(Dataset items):
•••

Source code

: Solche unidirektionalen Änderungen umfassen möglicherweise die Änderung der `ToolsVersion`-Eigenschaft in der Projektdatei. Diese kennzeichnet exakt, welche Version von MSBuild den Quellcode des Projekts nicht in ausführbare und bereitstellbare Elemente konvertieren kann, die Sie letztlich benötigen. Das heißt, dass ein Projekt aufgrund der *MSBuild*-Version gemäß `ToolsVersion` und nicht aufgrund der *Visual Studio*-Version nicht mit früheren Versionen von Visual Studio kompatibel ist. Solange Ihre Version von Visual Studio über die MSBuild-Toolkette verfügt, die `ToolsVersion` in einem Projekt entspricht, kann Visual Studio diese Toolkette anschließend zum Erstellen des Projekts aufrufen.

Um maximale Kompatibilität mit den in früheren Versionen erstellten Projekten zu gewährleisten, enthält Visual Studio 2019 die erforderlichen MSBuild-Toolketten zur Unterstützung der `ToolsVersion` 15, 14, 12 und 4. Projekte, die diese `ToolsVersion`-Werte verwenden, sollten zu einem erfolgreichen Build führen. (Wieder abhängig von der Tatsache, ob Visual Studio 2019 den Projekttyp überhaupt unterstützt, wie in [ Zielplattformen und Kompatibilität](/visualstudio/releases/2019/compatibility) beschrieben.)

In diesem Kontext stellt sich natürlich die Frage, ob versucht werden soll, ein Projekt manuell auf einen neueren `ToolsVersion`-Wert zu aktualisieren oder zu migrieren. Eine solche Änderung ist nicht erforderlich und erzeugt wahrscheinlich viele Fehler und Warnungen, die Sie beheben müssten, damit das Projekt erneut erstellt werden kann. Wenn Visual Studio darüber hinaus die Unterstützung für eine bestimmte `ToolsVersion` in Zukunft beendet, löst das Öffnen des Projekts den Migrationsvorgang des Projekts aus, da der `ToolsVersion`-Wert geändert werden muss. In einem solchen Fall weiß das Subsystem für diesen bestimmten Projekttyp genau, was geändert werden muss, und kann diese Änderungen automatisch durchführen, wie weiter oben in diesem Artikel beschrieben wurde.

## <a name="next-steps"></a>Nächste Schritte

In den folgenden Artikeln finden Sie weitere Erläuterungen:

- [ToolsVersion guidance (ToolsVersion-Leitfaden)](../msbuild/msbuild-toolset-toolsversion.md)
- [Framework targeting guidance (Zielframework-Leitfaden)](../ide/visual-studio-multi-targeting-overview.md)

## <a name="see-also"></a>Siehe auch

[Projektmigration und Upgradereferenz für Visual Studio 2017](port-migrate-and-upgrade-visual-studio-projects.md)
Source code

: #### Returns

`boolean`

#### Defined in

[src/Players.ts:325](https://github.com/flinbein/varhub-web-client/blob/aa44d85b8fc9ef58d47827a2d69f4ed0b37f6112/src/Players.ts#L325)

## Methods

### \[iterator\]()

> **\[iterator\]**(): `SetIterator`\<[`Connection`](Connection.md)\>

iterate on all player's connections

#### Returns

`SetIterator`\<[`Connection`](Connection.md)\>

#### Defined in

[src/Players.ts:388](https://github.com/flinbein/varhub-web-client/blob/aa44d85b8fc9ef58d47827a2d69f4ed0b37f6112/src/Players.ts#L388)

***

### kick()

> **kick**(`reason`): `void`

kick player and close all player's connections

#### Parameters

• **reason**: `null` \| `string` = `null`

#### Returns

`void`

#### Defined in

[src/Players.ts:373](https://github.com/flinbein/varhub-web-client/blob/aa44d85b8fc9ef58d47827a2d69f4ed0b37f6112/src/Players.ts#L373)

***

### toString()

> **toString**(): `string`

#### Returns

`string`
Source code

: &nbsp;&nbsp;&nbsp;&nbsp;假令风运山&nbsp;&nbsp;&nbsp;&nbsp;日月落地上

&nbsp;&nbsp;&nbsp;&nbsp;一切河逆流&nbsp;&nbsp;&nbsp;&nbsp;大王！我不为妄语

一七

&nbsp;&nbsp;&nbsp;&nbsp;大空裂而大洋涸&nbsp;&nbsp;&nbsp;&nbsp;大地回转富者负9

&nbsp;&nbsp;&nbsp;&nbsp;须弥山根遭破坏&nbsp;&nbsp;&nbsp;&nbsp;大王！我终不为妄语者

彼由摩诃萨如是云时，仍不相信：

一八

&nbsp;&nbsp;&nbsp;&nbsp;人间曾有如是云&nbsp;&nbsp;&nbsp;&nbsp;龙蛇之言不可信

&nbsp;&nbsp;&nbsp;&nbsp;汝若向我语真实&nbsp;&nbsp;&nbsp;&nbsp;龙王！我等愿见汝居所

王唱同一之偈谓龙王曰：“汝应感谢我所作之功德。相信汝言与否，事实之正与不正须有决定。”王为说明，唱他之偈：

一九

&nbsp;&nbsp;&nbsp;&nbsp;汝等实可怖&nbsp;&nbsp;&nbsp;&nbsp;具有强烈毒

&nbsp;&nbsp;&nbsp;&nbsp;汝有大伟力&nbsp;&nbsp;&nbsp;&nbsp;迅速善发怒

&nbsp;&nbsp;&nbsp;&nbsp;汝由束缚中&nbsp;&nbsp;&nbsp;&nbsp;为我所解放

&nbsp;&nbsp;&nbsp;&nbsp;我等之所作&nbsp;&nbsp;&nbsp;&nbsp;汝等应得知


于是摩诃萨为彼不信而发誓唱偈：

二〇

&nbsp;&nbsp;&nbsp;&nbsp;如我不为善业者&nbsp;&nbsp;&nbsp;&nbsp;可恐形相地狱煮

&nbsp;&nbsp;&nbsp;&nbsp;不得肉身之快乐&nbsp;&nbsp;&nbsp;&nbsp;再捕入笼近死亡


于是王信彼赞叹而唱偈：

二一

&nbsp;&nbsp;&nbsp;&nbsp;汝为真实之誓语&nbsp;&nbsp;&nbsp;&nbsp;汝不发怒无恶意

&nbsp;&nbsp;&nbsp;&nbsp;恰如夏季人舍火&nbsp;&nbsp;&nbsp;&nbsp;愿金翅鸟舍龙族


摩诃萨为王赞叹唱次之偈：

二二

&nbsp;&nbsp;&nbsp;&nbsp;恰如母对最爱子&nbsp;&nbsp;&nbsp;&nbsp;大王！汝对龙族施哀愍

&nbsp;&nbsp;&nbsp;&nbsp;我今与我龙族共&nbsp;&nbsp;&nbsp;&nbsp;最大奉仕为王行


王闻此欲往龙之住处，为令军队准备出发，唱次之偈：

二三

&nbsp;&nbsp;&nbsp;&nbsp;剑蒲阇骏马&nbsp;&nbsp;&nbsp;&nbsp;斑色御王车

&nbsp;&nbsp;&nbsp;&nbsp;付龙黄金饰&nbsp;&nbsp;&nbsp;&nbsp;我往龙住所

•••

(Instruction):
Using the data above, reproduce every line exactly.

(Answer space):
Source code

: Solche unidirektionalen Änderungen umfassen möglicherweise die Änderung der `ToolsVersion`-Eigenschaft in der Projektdatei. Diese kennzeichnet exakt, welche Version von MSBuild den Quellcode des Projekts nicht in ausführbare und bereitstellbare Elemente konvertieren kann, die Sie letztlich benötigen. Das heißt, dass ein Projekt aufgrund der *MSBuild*-Version gemäß `ToolsVersion` und nicht aufgrund der *Visual Studio*-Version nicht mit früheren Versionen von Visual Studio kompatibel ist. Solange Ihre Version von Visual Studio über die MSBuild-Toolkette verfügt, die `ToolsVersion` in einem Projekt entspricht, kann Visual Studio diese Toolkette anschließend zum Erstellen des Projekts aufrufen.

Um maximale Kompatibilität mit den in früheren Versionen erstellten Projekten zu gewährleisten, enthält Visual Studio 2019 die erforderlichen MSBuild-Toolketten zur Unterstützung der `ToolsVersion` 15, 14, 12 und 4. Projekte, die diese `ToolsVersion`-Werte verwenden, sollten zu einem erfolgreichen Build führen. (Wieder abhängig von der Tatsache, ob Visual Studio 2019 den Projekttyp überhaupt unterstützt, wie in [ Zielplattformen und Kompatibilität](/visualstudio/releases/2019/compatibility) beschrieben.)

In diesem Kontext stellt sich natürlich die Frage, ob versucht werden soll, ein Projekt manuell auf einen neueren `ToolsVersion`-Wert zu aktualisieren oder zu migrieren. Eine solche Änderung ist nicht erforderlich und erzeugt wahrscheinlich viele Fehler und Warnungen, die Sie beheben müssten, damit das Projekt erneut erstellt werden kann. Wenn Visual Studio darüber hinaus die Unterstützung für eine bestimmte `ToolsVersion` in Zukunft beendet, löst das Öffnen des Projekts den Migrationsvorgang des Projekts aus, da der `ToolsVersion`-Wert geändert werden muss. In einem solchen Fall weiß das Subsystem für diesen bestimmten Projekttyp genau, was geändert werden muss, und kann diese Änderungen automatisch durchführen, wie weiter oben in diesem Artikel beschrieben wurde.

## <a name="next-steps"></a>Nächste Schritte

In den folgenden Artikeln finden Sie weitere Erläuterungen:

- [ToolsVersion guidance (ToolsVersion-Leitfaden)](../msbuild/msbuild-toolset-toolsversion.md)
- [Framework targeting guidance (Zielframework-Leitfaden)](../ide/visual-studio-multi-targeting-overview.md)

## <a name="see-also"></a>Siehe auch

[Projektmigration und Upgradereferenz für Visual Studio 2017](port-migrate-and-upgrade-visual-studio-projects.md)
Source code

: #### Returns

`boolean`

#### Defined in

[src/Players.ts:325](https://github.com/flinbein/varhub-web-client/blob/aa44d85b8fc9ef58d47827a2d69f4ed0b37f6112/src/Players.ts#L325)

## Methods

### \[iterator\]()

> **\[iterator\]**(): `SetIterator`\<[`Connection`](Connection.md)\>

iterate on all player's connections

#### Returns

`SetIterator`\<[`Connection`](Connection.md)\>

#### Defined in

[src/Players.ts:388](https://github.com/flinbein/varhub-web-client/blob/aa44d85b8fc9ef58d47827a2d69f4ed0b37f6112/src/Players.ts#L388)

***

### kick()

> **kick**(`reason`): `void`

kick player and close all player's connections

#### Parameters

• **reason**: `null` \| `string` = `null`

#### Returns

`void`

#### Defined in

[src/Players.ts:373](https://github.com/flinbein/varhub-web-client/blob/aa44d85b8fc9ef58d47827a2d69f4ed0b37f6112/src/Players.ts#L373)

***

### toString()

> **toString**(): `string`

#### Returns

`string`
Source code

: &nbsp;&nbsp;&nbsp;&nbsp;假令风运山&nbsp;&nbsp;&nbsp;&nbsp;日月落地上

&nbsp;&nbsp;&nbsp;&nbsp;一切河逆流&nbsp;&nbsp;&nbsp;&nbsp;大王！我不为妄语

一七

&nbsp;&nbsp;&nbsp;&nbsp;大空裂而大洋涸&nbsp;&nbsp;&nbsp;&nbsp;大地回转富者负9

&nbsp;&nbsp;&nbsp;&nbsp;须弥山根遭破坏&nbsp;&nbsp;&nbsp;&nbsp;大王！我终不为妄语者

彼由摩诃萨如是云时，仍不相信：

一八

&nbsp;&nbsp;&nbsp;&nbsp;人间曾有如是云&nbsp;&nbsp;&nbsp;&nbsp;龙蛇之言不可信

&nbsp;&nbsp;&nbsp;&nbsp;汝若向我语真实&nbsp;&nbsp;&nbsp;&nbsp;龙王！我等愿见汝居所

王唱同一之偈谓龙王曰：“汝应感谢我所作之功德。相信汝言与否，事实之正与不正须有决定。”王为说明，唱他之偈：

一九

&nbsp;&nbsp;&nbsp;&nbsp;汝等实可怖&nbsp;&nbsp;&nbsp;&nbsp;具有强烈毒

&nbsp;&nbsp;&nbsp;&nbsp;汝有大伟力&nbsp;&nbsp;&nbsp;&nbsp;迅速善发怒

&nbsp;&nbsp;&nbsp;&nbsp;汝由束缚中&nbsp;&nbsp;&nbsp;&nbsp;为我所解放

&nbsp;&nbsp;&nbsp;&nbsp;我等之所作&nbsp;&nbsp;&nbsp;&nbsp;汝等应得知


于是摩诃萨为彼不信而发誓唱偈：

二〇

&nbsp;&nbsp;&nbsp;&nbsp;如我不为善业者&nbsp;&nbsp;&nbsp;&nbsp;可恐形相地狱煮

&nbsp;&nbsp;&nbsp;&nbsp;不得肉身之快乐&nbsp;&nbsp;&nbsp;&nbsp;再捕入笼近死亡


于是王信彼赞叹而唱偈：

二一

&nbsp;&nbsp;&nbsp;&nbsp;汝为真实之誓语&nbsp;&nbsp;&nbsp;&nbsp;汝不发怒无恶意

&nbsp;&nbsp;&nbsp;&nbsp;恰如夏季人舍火&nbsp;&nbsp;&nbsp;&nbsp;愿金翅鸟舍龙族


摩诃萨为王赞叹唱次之偈：

二二

&nbsp;&nbsp;&nbsp;&nbsp;恰如母对最爱子&nbsp;&nbsp;&nbsp;&nbsp;大王！汝对龙族施哀愍

&nbsp;&nbsp;&nbsp;&nbsp;我今与我龙族共&nbsp;&nbsp;&nbsp;&nbsp;最大奉仕为王行


王闻此欲往龙之住处，为令军队准备出发，唱次之偈：

二三

&nbsp;&nbsp;&nbsp;&nbsp;剑蒲阇骏马&nbsp;&nbsp;&nbsp;&nbsp;斑色御王车

&nbsp;&nbsp;&nbsp;&nbsp;付龙黄金饰&nbsp;&nbsp;&nbsp;&nbsp;我往龙住所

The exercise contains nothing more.